Want to free up 90% of the IPs? Easily? Then charge for them!!!

If MIT had to pay $1/mo for each IP address ($16 million per month), it would immediately give most of them back.

If MIT had to pay $1/year for each IP address ($16 million per year), it would immediately give most of them back.

And yet for people like me, paying (in round numbers) $50 / month for Internet, $1/year or even $1/month would be "in the noise".

So how many hundreds of billions of dollars will instead be spent on the designed-by-nerds very-difficult-to-implement not-very-backward-compatible solution of IPV6?

3 comments

Such policy would lead to an explosion of fragmented patterns in routing, expanding the global routing table.
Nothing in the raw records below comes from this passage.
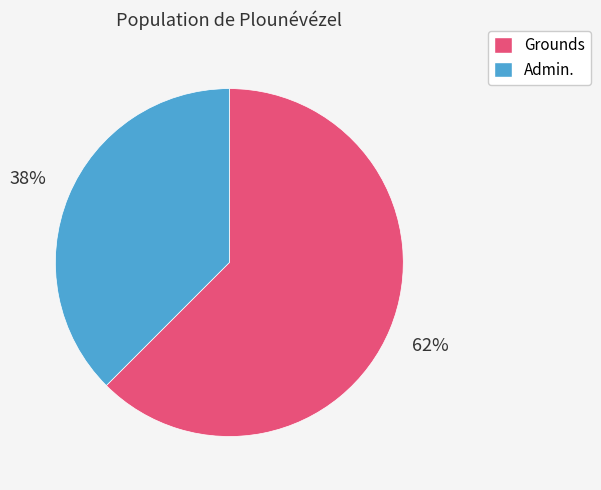

True or false: Grounds accounts for 71% of the total.

False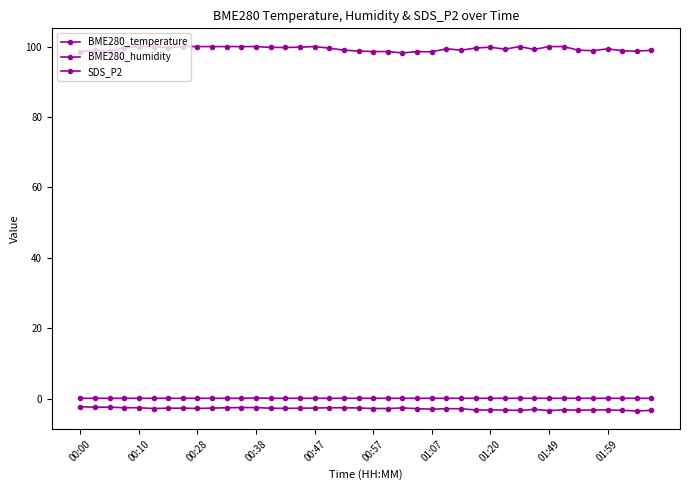

Which series has the widest spread of values?

BME280_humidity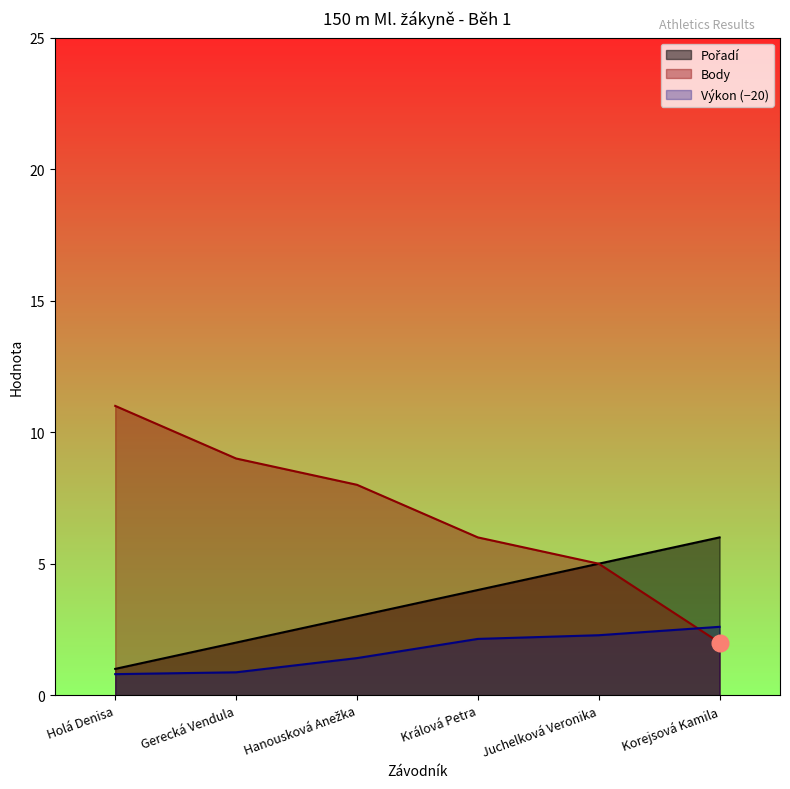

Where is Výkon nearest to the value 1?

Gerecká Vendula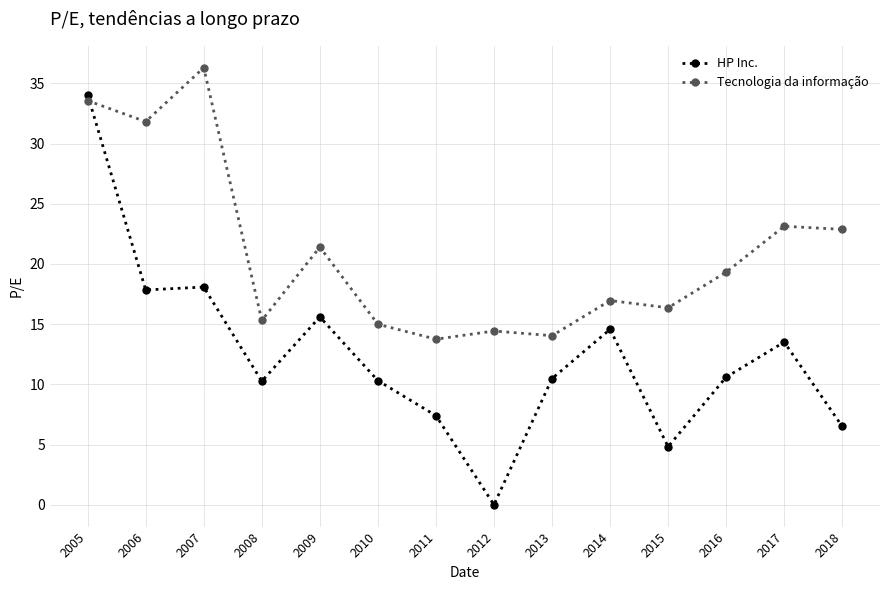

In Tecnologia da informação, how many points are lower than both neighbors (excluding endpoints)?

5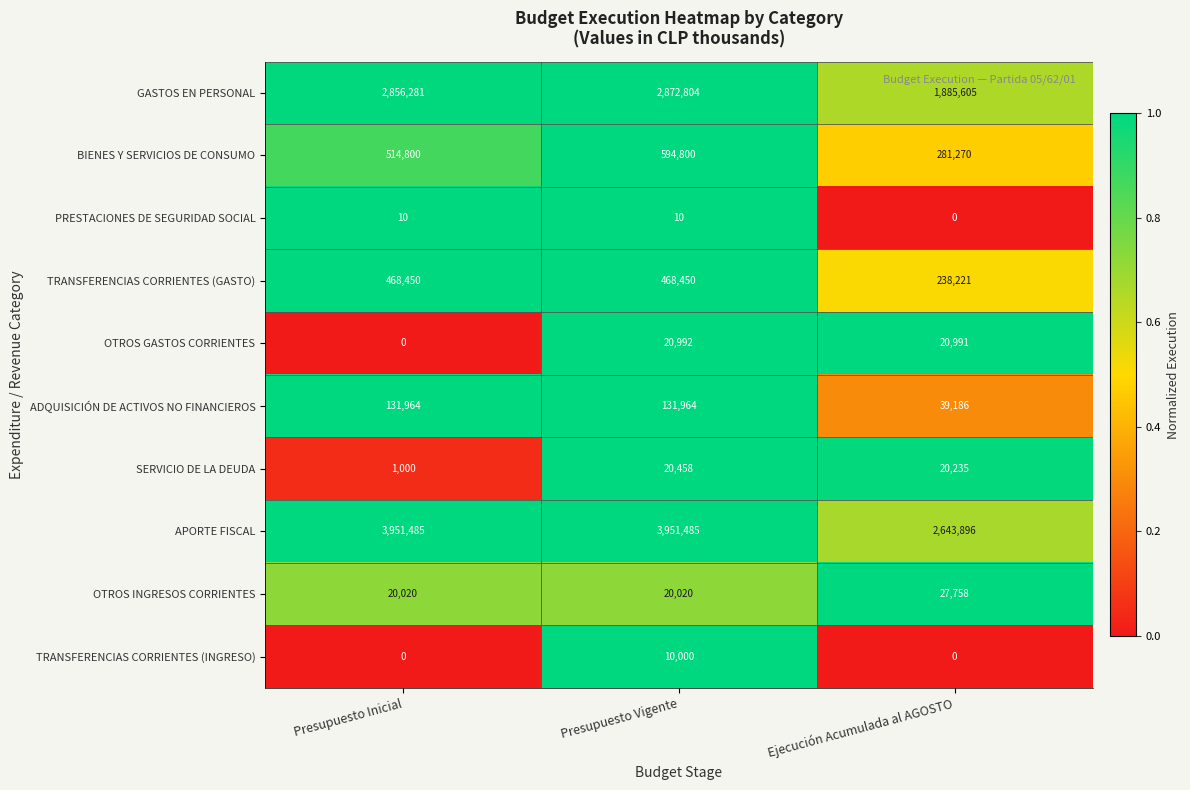

What is the difference between the maximum and minimum values in the TRANSFERENCIAS CORRIENTES (INGRESO) series?

10000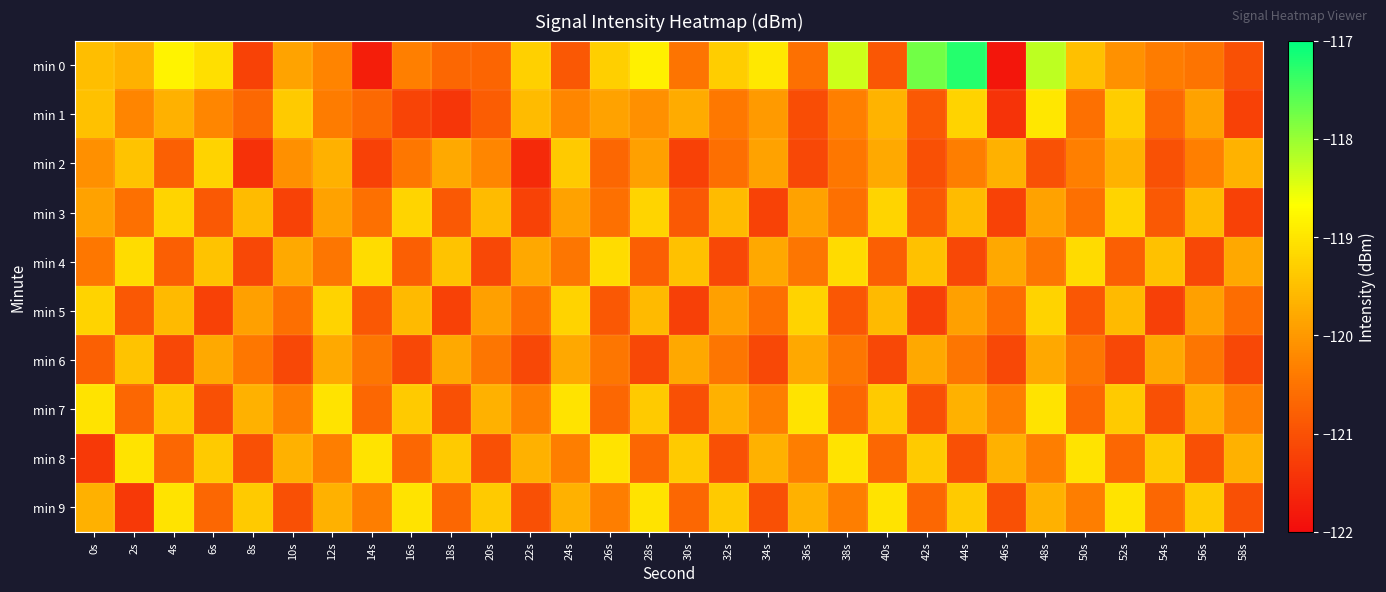

Reading right to left, list all the values displayed in this chart.

min 0: 58s=-121.0	56s=-120.5	54s=-120.4	52s=-120.1	50s=-119.5	48s=-118.2	46s=-121.9	44s=-117.2	42s=-117.8	40s=-120.9	38s=-118.3	36s=-120.5	34s=-119.0	32s=-119.3	30s=-120.5	28s=-118.9	26s=-119.3	24s=-120.9	22s=-119.3	20s=-120.7	18s=-120.7	16s=-120.3	14s=-121.7	12s=-120.3	10s=-119.9	8s=-121.2	6s=-119.1	4s=-118.8	2s=-119.7	0s=-119.5
min 1: 58s=-121.2	56s=-119.9	54s=-120.7	52s=-119.3	50s=-120.5	48s=-119.0	46s=-121.4	44s=-119.2	42s=-120.9	40s=-119.7	38s=-120.3	36s=-121.1	34s=-120.0	32s=-120.4	30s=-119.8	28s=-120.1	26s=-119.9	24s=-120.2	22s=-119.5	20s=-120.8	18s=-121.4	16s=-121.2	14s=-120.6	12s=-120.4	10s=-119.4	8s=-120.7	6s=-120.2	4s=-119.7	2s=-120.3	0s=-119.5
min 2: 58s=-119.7	56s=-120.3	54s=-121.0	52s=-119.7	50s=-120.3	48s=-121.0	46s=-119.7	44s=-120.3	42s=-121.0	40s=-119.8	38s=-120.5	36s=-121.1	34s=-119.9	32s=-120.6	30s=-121.2	28s=-119.9	26s=-120.7	24s=-119.3	22s=-121.6	20s=-120.2	18s=-119.8	16s=-120.5	14s=-121.2	12s=-119.7	10s=-120.1	8s=-121.5	6s=-119.2	4s=-120.8	2s=-119.5	0s=-120.1
min 3: 58s=-121.2	56s=-119.6	54s=-120.9	52s=-119.2	50s=-120.6	48s=-119.9	46s=-121.2	44s=-119.5	42s=-120.9	40s=-119.2	38s=-120.5	36s=-119.9	34s=-121.2	32s=-119.5	30s=-120.9	28s=-119.2	26s=-120.5	24s=-119.9	22s=-121.2	20s=-119.5	18s=-120.9	16s=-119.2	14s=-120.5	12s=-119.9	10s=-121.2	8s=-119.5	6s=-120.9	4s=-119.2	2s=-120.5	0s=-119.9
min 4: 58s=-119.8	56s=-121.1	54s=-119.5	52s=-120.8	50s=-119.1	48s=-120.5	46s=-119.8	44s=-121.1	42s=-119.5	40s=-120.8	38s=-119.1	36s=-120.5	34s=-119.8	32s=-121.1	30s=-119.5	28s=-120.8	26s=-119.1	24s=-120.5	22s=-119.8	20s=-121.1	18s=-119.5	16s=-120.8	14s=-119.1	12s=-120.5	10s=-119.8	8s=-121.1	6s=-119.5	4s=-120.8	2s=-119.1	0s=-120.5
min 5: 58s=-120.6	56s=-119.9	54s=-121.2	52s=-119.6	50s=-120.9	48s=-119.2	46s=-120.6	44s=-119.9	42s=-121.2	40s=-119.6	38s=-120.9	36s=-119.2	34s=-120.6	32s=-119.9	30s=-121.2	28s=-119.6	26s=-120.9	24s=-119.2	22s=-120.6	20s=-119.9	18s=-121.2	16s=-119.6	14s=-120.9	12s=-119.2	10s=-120.6	8s=-119.9	6s=-121.2	4s=-119.6	2s=-120.9	0s=-119.2
min 6: 58s=-121.1	56s=-120.5	54s=-119.8	52s=-121.1	50s=-120.5	48s=-119.8	46s=-121.1	44s=-120.5	42s=-119.8	40s=-121.1	38s=-120.5	36s=-119.8	34s=-121.1	32s=-120.5	30s=-119.8	28s=-121.1	26s=-120.5	24s=-119.8	22s=-121.1	20s=-120.5	18s=-119.8	16s=-121.1	14s=-120.5	12s=-119.8	10s=-121.1	8s=-120.5	6s=-119.8	4s=-121.1	2s=-119.5	0s=-120.8
min 7: 58s=-120.4	56s=-119.7	54s=-121.0	52s=-119.4	50s=-120.7	48s=-119.0	46s=-120.4	44s=-119.7	42s=-121.0	40s=-119.4	38s=-120.7	36s=-119.0	34s=-120.4	32s=-119.7	30s=-121.0	28s=-119.3	26s=-120.7	24s=-119.0	22s=-120.3	20s=-119.7	18s=-121.0	16s=-119.3	14s=-120.7	12s=-119.0	10s=-120.3	8s=-119.7	6s=-121.0	4s=-119.3	2s=-120.7	0s=-119.0
min 8: 58s=-119.7	56s=-121.0	54s=-119.4	52s=-120.7	50s=-119.0	48s=-120.4	46s=-119.7	44s=-121.0	42s=-119.4	40s=-120.7	38s=-119.0	36s=-120.4	34s=-119.7	32s=-121.0	30s=-119.3	28s=-120.7	26s=-119.0	24s=-120.3	22s=-119.7	20s=-121.0	18s=-119.3	16s=-120.7	14s=-119.0	12s=-120.3	10s=-119.7	8s=-121.0	6s=-119.3	4s=-120.7	2s=-119.0	0s=-121.3
min 9: 58s=-121.0	56s=-119.4	54s=-120.7	52s=-119.0	50s=-120.4	48s=-119.7	46s=-121.0	44s=-119.4	42s=-120.7	40s=-119.0	38s=-120.4	36s=-119.7	34s=-121.0	32s=-119.3	30s=-120.7	28s=-119.0	26s=-120.3	24s=-119.7	22s=-121.0	20s=-119.3	18s=-120.7	16s=-119.0	14s=-120.3	12s=-119.7	10s=-121.0	8s=-119.3	6s=-120.7	4s=-119.0	2s=-121.3	0s=-119.7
That mean latency and costs would go up while throughput would go down.

If I remember right, there doesn't exist hardware for backbone networks that can handle a fully fragmented global routing table at the required speed of today. They are thus unlikely to also handle the increased speed of tomorrow without quantum computers.

Making ipv4 a second class citizen working like an low performance compatibility layer for legacy seems like a great migration plan to me. Especially if performance would go down progressively.
The backbone network is unlikely separated by hardware for IPv4 and IPv6. If one drains resources, the other gets effected.

They could start to charge differently for IPv4 traffic and IPv6. If peering Terms of IPv6 interconnection agreements was free/radically lower than ipv4 (by say, increasing ipv4 charge rate), ISPs would see a direct encouragement to move to ipv6. Its not a unique concept, as similar suggestion has been made in 2011 (http://www.canscouncil.net/presentations/CANS2011/china_ipv6...)

Awesome, that will push IPv6 adoption.

And big companies that need this sort of routing for millions of addresses can surely afford paying for these addresses anyway.

That would still only fix the problem for a relatively short time, and then you'd still need IPv6. It's a stopgap, not a long term solution.
> designed-by-nerds

I hate to break it to you, but everything you're using right now to send this information was arguably designed by nerds.